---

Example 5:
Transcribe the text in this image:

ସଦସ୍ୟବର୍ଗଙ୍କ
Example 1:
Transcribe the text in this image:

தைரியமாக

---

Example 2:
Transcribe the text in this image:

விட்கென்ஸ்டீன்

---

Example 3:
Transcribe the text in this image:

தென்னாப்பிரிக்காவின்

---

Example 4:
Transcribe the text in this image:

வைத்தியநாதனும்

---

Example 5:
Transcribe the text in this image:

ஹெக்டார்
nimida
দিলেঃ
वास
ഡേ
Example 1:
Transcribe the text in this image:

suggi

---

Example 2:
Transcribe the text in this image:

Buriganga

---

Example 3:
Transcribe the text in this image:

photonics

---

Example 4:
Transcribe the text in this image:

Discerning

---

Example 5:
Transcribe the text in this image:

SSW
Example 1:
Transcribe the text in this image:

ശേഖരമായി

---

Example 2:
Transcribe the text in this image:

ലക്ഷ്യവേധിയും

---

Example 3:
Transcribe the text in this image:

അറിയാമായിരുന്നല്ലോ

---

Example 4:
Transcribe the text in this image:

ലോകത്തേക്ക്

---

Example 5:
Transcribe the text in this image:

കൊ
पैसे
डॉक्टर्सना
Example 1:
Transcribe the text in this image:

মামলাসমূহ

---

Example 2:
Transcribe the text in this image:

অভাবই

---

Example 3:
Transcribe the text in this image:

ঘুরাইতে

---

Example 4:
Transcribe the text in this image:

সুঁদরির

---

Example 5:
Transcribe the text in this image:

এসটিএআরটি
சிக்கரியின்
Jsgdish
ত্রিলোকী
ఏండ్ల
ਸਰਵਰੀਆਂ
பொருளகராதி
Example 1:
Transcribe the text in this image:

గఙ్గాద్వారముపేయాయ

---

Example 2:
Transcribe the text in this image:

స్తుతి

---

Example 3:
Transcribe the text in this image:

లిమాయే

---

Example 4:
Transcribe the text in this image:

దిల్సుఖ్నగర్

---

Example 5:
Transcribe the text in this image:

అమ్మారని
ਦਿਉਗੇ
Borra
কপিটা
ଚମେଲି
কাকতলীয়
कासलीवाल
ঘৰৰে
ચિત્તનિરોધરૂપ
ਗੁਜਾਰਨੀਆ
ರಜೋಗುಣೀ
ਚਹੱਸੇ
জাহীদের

------

Aim of the task:
Take the entries above and copy them out exactly.

Answer:
---

Example 5:
Transcribe the text in this image:

ସଦସ୍ୟବର୍ଗଙ୍କ
Example 1:
Transcribe the text in this image:

தைரியமாக

---

Example 2:
Transcribe the text in this image:

விட்கென்ஸ்டீன்

---

Example 3:
Transcribe the text in this image:

தென்னாப்பிரிக்காவின்

---

Example 4:
Transcribe the text in this image:

வைத்தியநாதனும்

---

Example 5:
Transcribe the text in this image:

ஹெக்டார்
nimida
দিলেঃ
वास
ഡേ
Example 1:
Transcribe the text in this image:

suggi

---

Example 2:
Transcribe the text in this image:

Buriganga

---

Example 3:
Transcribe the text in this image:

photonics

---

Example 4:
Transcribe the text in this image:

Discerning

---

Example 5:
Transcribe the text in this image:

SSW
Example 1:
Transcribe the text in this image:

ശേഖരമായി

---

Example 2:
Transcribe the text in this image:

ലക്ഷ്യവേധിയും

---

Example 3:
Transcribe the text in this image:

അറിയാമായിരുന്നല്ലോ

---

Example 4:
Transcribe the text in this image:

ലോകത്തേക്ക്

---

Example 5:
Transcribe the text in this image:

കൊ
पैसे
डॉक्टर्सना
Example 1:
Transcribe the text in this image:

মামলাসমূহ

---

Example 2:
Transcribe the text in this image:

অভাবই

---

Example 3:
Transcribe the text in this image:

ঘুরাইতে

---

Example 4:
Transcribe the text in this image:

সুঁদরির

---

Example 5:
Transcribe the text in this image:

এসটিএআরটি
சிக்கரியின்
Jsgdish
ত্রিলোকী
ఏండ్ల
ਸਰਵਰੀਆਂ
பொருளகராதி
Example 1:
Transcribe the text in this image:

గఙ్గాద్వారముపేయాయ

---

Example 2:
Transcribe the text in this image:

స్తుతి

---

Example 3:
Transcribe the text in this image:

లిమాయే

---

Example 4:
Transcribe the text in this image:

దిల్సుఖ్నగర్

---

Example 5:
Transcribe the text in this image:

అమ్మారని
ਦਿਉਗੇ
Borra
কপিটা
ଚମେଲି
কাকতলীয়
कासलीवाल
ঘৰৰে
ચિત્તનિરોધરૂપ
ਗੁਜਾਰਨੀਆ
ರಜೋಗುಣೀ
ਚਹੱਸੇ
জাহীদের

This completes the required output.